Wednesday, October 6, 2010

Thought Process

This might be oversharing, but I had the following thought process a few weeks ago in Target.
"The wedding is coming up.  Maybe I should buy one of these home teeth-whitening kits.  But my friend said that it made her gums really irritated when she tried it for her wedding.  Maybe if I did one of these ones with the tray and then tried that tip from Self where I fill the tooth whitening thing with sensodyne after doing the tooth whitening, that will help.  But my teeth and gums are already pretty seriously sensitive.  This is one of those things you should probably ask a dentist about beforehand.  And I'm pretty sure mine would say, 'you already have inflamed gums. Have you been flossing?' But still, I am kind of self conscious about my incisors...but then again, will anybody really see those in photos? Wait, seriously?  I'm crazy.  Maybe instead I should consider flossing my teeth five times a week like I promised the dentist.  And not drinking soda."

My grip on reality was tenuous at best even two weeks ago - I compared it to what the Revers do in Firefly - "operating without core containment".  There is no real "track" to your thoughts, they just rattle around in your head and there is no right answer to anything.  You bounce from one task to the next and then spend the entire time you are out running errands wondering if you left the iron on this morning when you were ironing the ties for the ushers.  (This is why you bought an iron with self-shut-off, sweetie.)

Also, in general, if you don't smoke, your teeth are probably fine.  They probably don't sparkle like the people in magazines do, but you know what? You can photoshop those out just like they do.

5 comments:

  1. ::hugs::

    The fact that you can calmly sit and write about this is amazing in itself. I was having trouble stringing two thoughts together in the days before my wedding.
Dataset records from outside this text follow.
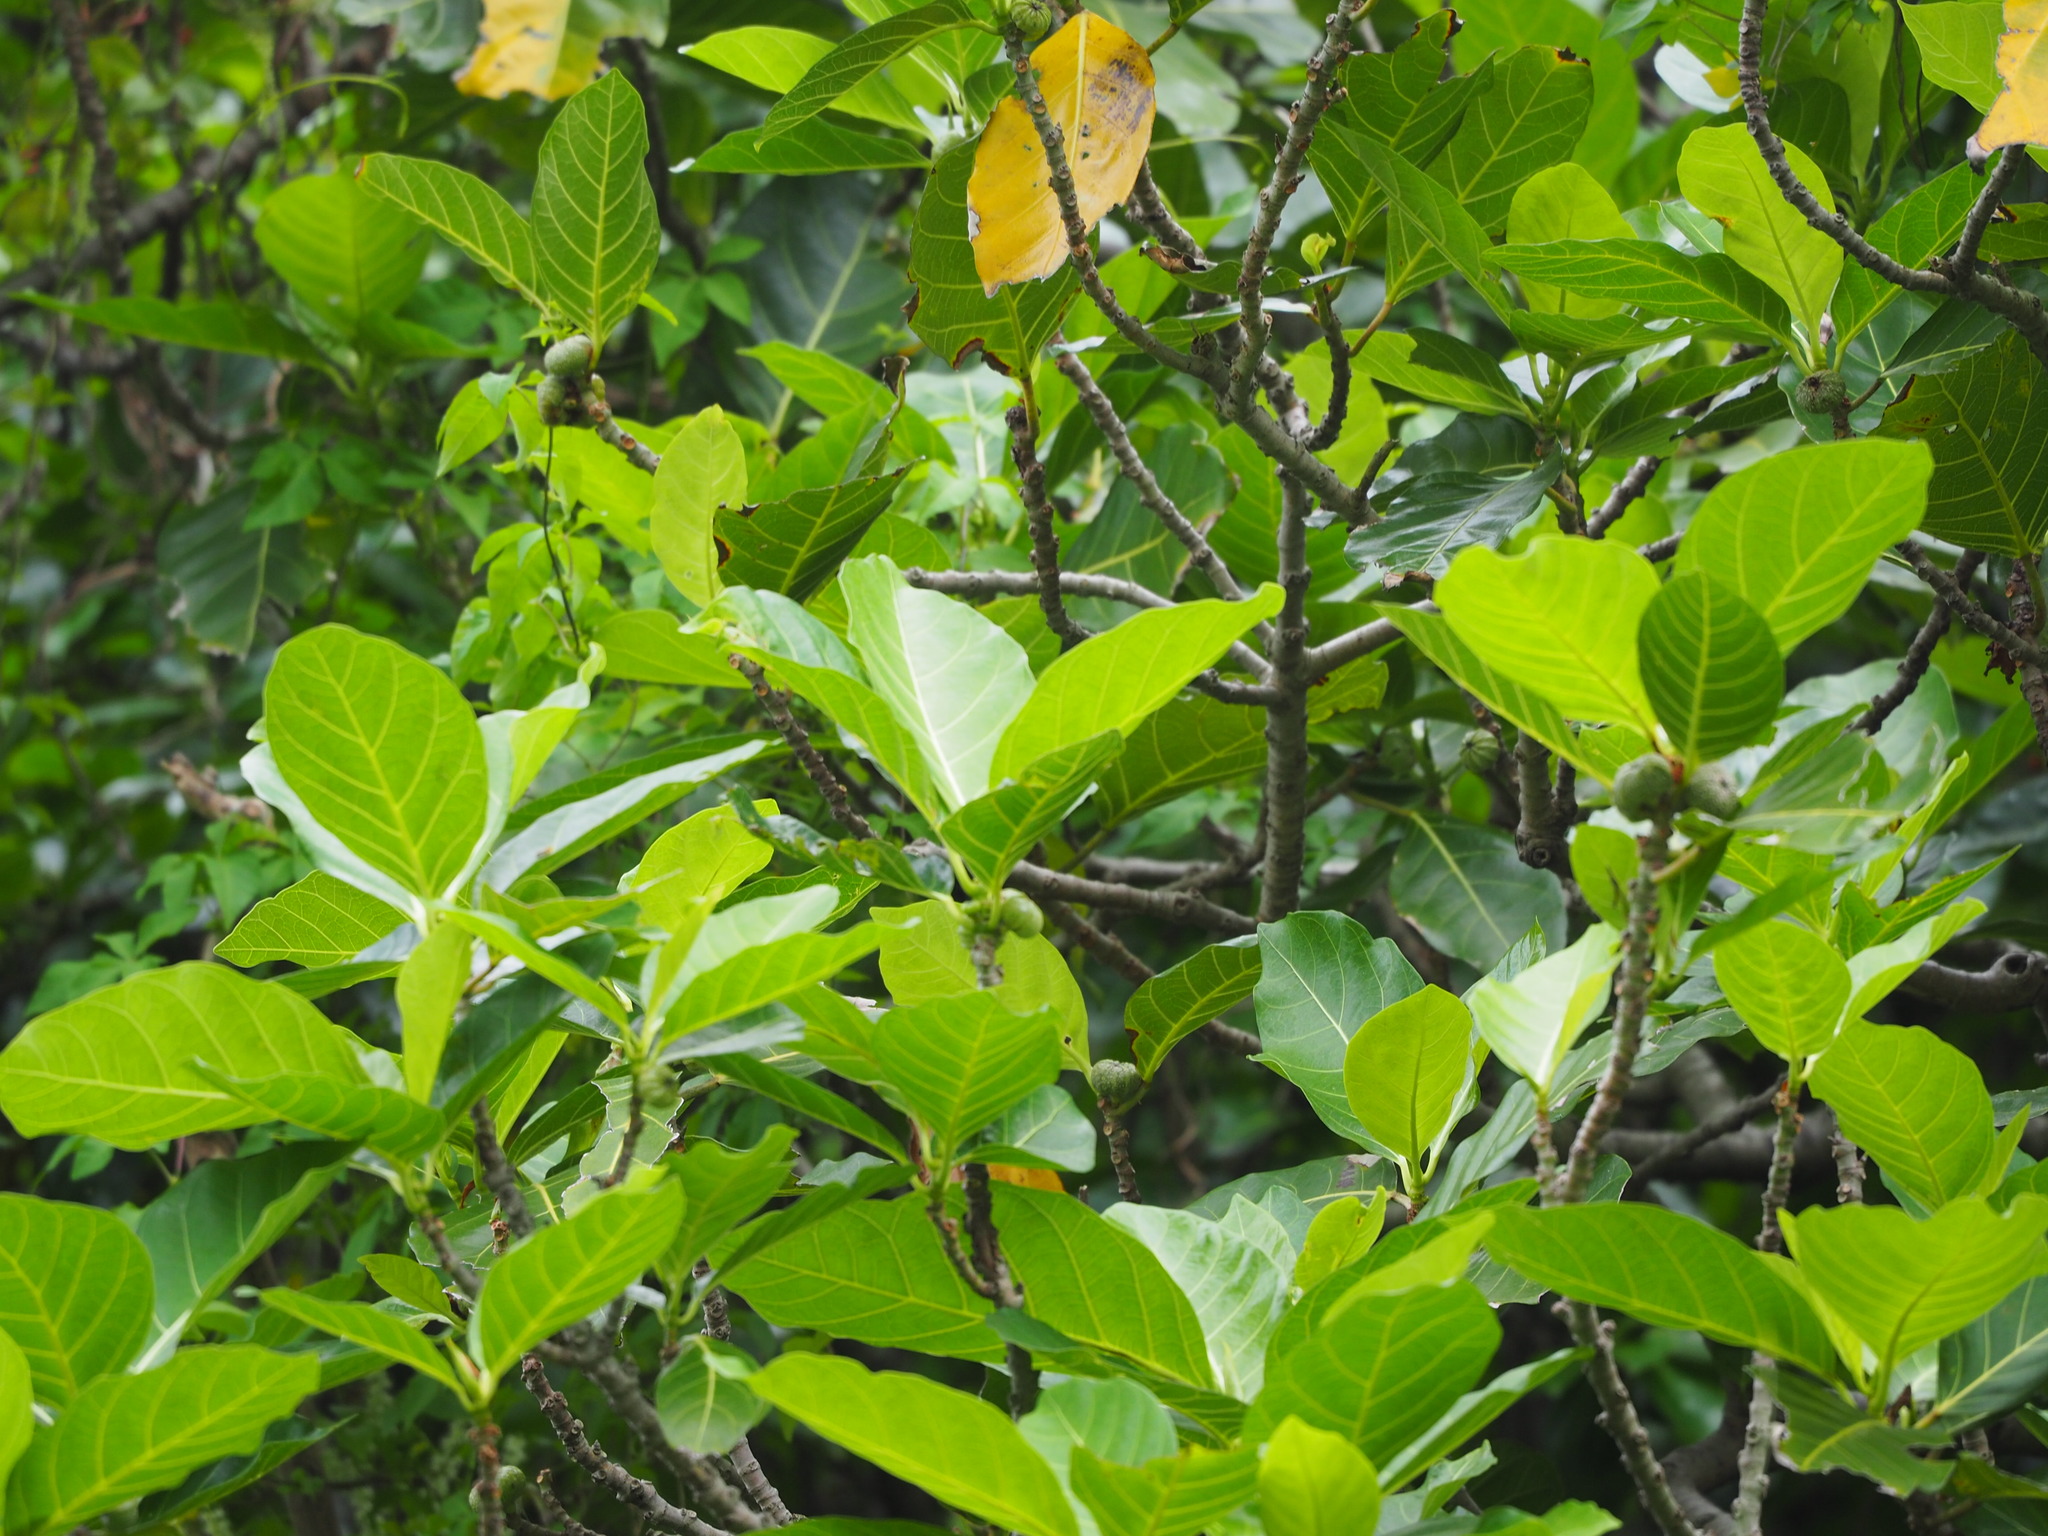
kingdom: Plantae
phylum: Tracheophyta
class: Magnoliopsida
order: Rosales
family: Moraceae
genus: Ficus
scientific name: Ficus septica
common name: Septic fig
    Also ... I saw over at Mouse's that you are worried about handling any disappointments that might come up. In my case ... I didn't handle them well. I threw a fit a couple different times (my mom was meddling with our entrance and I just wanted to see our guests and eat, and when my cousins decided they needed to do family photos RIGHT NOW, just as a song I'd set aside to dance with a good friend to started playing) ... and you know what? It was fine. You have to remember, sweets, that you're surrounded by the people that love you ... and know you ... best. If it's in your personality to freak out, that's fine. It won't ruin your day, I promise. And what Mouse says is true ... the issues DO get smaller over time.

    So ... YAY! Just a couple days left!

    ReplyDelete
  2. scattered thoughts...here then there. 'how are you?' 'just fine.' 'how can i help?' 'i don't know what help to ask for'. check lists on post its...lose the post it before i can check it off. distracted. disjointed. excited. perfectly ok *and* on the edge.

    i heart the firefly reference.

    ReplyDelete
  3. No new beauty things within the two weeks before the wedding! Too risky! And your teeth are FINE!

    ReplyDelete
  4. Uh, that's the way my brain works off weddings...bouncing around like a ping pong. This does not bode well for me once I get closer to my wedding.

    But omg you are sooooo close! I'm so excited for you!

    ReplyDelete
  5. If I had been on that planet, I totally would have become a rever.